Text extractions from individual pages
======

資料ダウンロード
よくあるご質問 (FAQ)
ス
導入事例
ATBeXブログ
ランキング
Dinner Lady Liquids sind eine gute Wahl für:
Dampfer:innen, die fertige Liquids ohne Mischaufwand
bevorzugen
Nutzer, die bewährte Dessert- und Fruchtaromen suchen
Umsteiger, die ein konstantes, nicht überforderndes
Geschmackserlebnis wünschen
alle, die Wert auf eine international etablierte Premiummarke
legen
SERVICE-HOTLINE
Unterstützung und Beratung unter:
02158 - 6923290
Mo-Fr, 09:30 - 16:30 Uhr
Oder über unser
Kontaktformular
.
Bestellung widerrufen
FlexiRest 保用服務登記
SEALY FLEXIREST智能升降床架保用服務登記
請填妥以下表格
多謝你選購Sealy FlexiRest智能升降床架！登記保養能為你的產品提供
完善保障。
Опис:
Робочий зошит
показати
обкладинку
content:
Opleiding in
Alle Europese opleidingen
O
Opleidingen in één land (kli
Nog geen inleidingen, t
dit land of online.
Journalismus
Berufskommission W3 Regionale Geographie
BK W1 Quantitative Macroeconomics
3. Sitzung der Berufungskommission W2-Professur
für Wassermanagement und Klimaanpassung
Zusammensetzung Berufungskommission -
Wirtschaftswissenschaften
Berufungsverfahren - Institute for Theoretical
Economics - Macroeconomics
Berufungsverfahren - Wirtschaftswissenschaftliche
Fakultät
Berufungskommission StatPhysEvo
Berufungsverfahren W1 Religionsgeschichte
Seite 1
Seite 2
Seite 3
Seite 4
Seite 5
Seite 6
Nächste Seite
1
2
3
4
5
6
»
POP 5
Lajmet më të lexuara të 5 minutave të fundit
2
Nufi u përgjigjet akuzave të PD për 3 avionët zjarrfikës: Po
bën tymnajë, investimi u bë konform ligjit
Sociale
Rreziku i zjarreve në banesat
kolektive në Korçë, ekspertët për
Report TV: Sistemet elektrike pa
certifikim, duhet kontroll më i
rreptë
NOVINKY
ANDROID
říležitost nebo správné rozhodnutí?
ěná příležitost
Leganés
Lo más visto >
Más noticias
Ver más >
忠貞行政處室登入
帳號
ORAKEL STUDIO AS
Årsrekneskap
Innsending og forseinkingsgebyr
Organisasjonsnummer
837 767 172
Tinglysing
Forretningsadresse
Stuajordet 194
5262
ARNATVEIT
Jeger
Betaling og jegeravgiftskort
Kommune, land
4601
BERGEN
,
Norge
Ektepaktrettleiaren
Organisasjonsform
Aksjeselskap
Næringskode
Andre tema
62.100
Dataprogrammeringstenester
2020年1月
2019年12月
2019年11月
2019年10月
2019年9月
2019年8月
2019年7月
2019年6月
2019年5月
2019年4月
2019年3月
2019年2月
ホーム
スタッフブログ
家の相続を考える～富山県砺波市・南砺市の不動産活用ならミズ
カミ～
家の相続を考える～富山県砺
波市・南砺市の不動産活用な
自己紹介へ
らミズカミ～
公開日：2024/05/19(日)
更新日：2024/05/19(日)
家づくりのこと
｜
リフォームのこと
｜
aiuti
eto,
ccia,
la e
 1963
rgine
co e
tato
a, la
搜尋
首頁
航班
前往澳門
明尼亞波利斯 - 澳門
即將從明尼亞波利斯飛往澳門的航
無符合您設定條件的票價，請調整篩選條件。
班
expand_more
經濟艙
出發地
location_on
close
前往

======

# WORK TO BE COMPLETED
Arrange every line of the records above as a single numbered list, omitting any blank lines.

# EXERCISE OUTPUT
1. 資料ダウンロード
2. よくあるご質問 (FAQ)
3. ス
4. 導入事例
5. ATBeXブログ
6. ランキング
7. Dinner Lady Liquids sind eine gute Wahl für:
8. Dampfer:innen, die fertige Liquids ohne Mischaufwand
9. bevorzugen
10. Nutzer, die bewährte Dessert- und Fruchtaromen suchen
11. Umsteiger, die ein konstantes, nicht überforderndes
12. Geschmackserlebnis wünschen
13. alle, die Wert auf eine international etablierte Premiummarke
14. legen
15. SERVICE-HOTLINE
16. Unterstützung und Beratung unter:
17. 02158 - 6923290
18. Mo-Fr, 09:30 - 16:30 Uhr
19. Oder über unser
20. Kontaktformular
21. .
22. Bestellung widerrufen
23. FlexiRest 保用服務登記
24. SEALY FLEXIREST智能升降床架保用服務登記
25. 請填妥以下表格
26. 多謝你選購Sealy FlexiRest智能升降床架！登記保養能為你的產品提供
27. 完善保障。
28. Опис:
29. Робочий зошит
30. показати
31. обкладинку
32. content:
33. Opleiding in
34. Alle Europese opleidingen
35. O
36. Opleidingen in één land (kli
37. Nog geen inleidingen, t
38. dit land of online.
39. Journalismus
40. Berufskommission W3 Regionale Geographie
41. BK W1 Quantitative Macroeconomics
42. 3. Sitzung der Berufungskommission W2-Professur
43. für Wassermanagement und Klimaanpassung
44. Zusammensetzung Berufungskommission -
45. Wirtschaftswissenschaften
46. Berufungsverfahren - Institute for Theoretical
47. Economics - Macroeconomics
48. Berufungsverfahren - Wirtschaftswissenschaftliche
49. Fakultät
50. Berufungskommission StatPhysEvo
51. Berufungsverfahren W1 Religionsgeschichte
52. Seite 1
53. Seite 2
54. Seite 3
55. Seite 4
56. Seite 5
57. Seite 6
58. Nächste Seite
59. 1
60. 2
61. 3
62. 4
63. 5
64. 6
65. »
66. POP 5
67. Lajmet më të lexuara të 5 minutave të fundit
68. 2
69. Nufi u përgjigjet akuzave të PD për 3 avionët zjarrfikës: Po
70. bën tymnajë, investimi u bë konform ligjit
71. Sociale
72. Rreziku i zjarreve në banesat
73. kolektive në Korçë, ekspertët për
74. Report TV: Sistemet elektrike pa
75. certifikim, duhet kontroll më i
76. rreptë
77. NOVINKY
78. ANDROID
79. říležitost nebo správné rozhodnutí?
80. ěná příležitost
81. Leganés
82. Lo más visto >
83. Más noticias
84. Ver más >
85. 忠貞行政處室登入
86. 帳號
87. ORAKEL STUDIO AS
88. Årsrekneskap
89. Innsending og forseinkingsgebyr
90. Organisasjonsnummer
91. 837 767 172
92. Tinglysing
93. Forretningsadresse
94. Stuajordet 194
95. 5262
96. ARNATVEIT
97. Jeger
98. Betaling og jegeravgiftskort
99. Kommune, land
100. 4601
101. BERGEN
102. ,
103. Norge
104. Ektepaktrettleiaren
105. Organisasjonsform
106. Aksjeselskap
107. Næringskode
108. Andre tema
109. 62.100
110. Dataprogrammeringstenester
111. 2020年1月
112. 2019年12月
113. 2019年11月
114. 2019年10月
115. 2019年9月
116. 2019年8月
117. 2019年7月
118. 2019年6月
119. 2019年5月
120. 2019年4月
121. 2019年3月
122. 2019年2月
123. ホーム
124. スタッフブログ
125. 家の相続を考える～富山県砺波市・南砺市の不動産活用ならミズ
126. カミ～
127. 家の相続を考える～富山県砺
128. 波市・南砺市の不動産活用な
129. 自己紹介へ
130. らミズカミ～
131. 公開日：2024/05/19(日)
132. 更新日：2024/05/19(日)
133. 家づくりのこと
134. ｜
135. リフォームのこと
136. ｜
137. aiuti
138. eto,
139. ccia,
140. la e
141.  1963
142. rgine
143. co e
144. tato
145. a, la
146. 搜尋
147. 首頁
148. 航班
149. 前往澳門
150. 明尼亞波利斯 - 澳門
151. 即將從明尼亞波利斯飛往澳門的航
152. 無符合您設定條件的票價，請調整篩選條件。
153. 班
154. expand_more
155. 經濟艙
156. 出發地
157. location_on
158. close
159. 前往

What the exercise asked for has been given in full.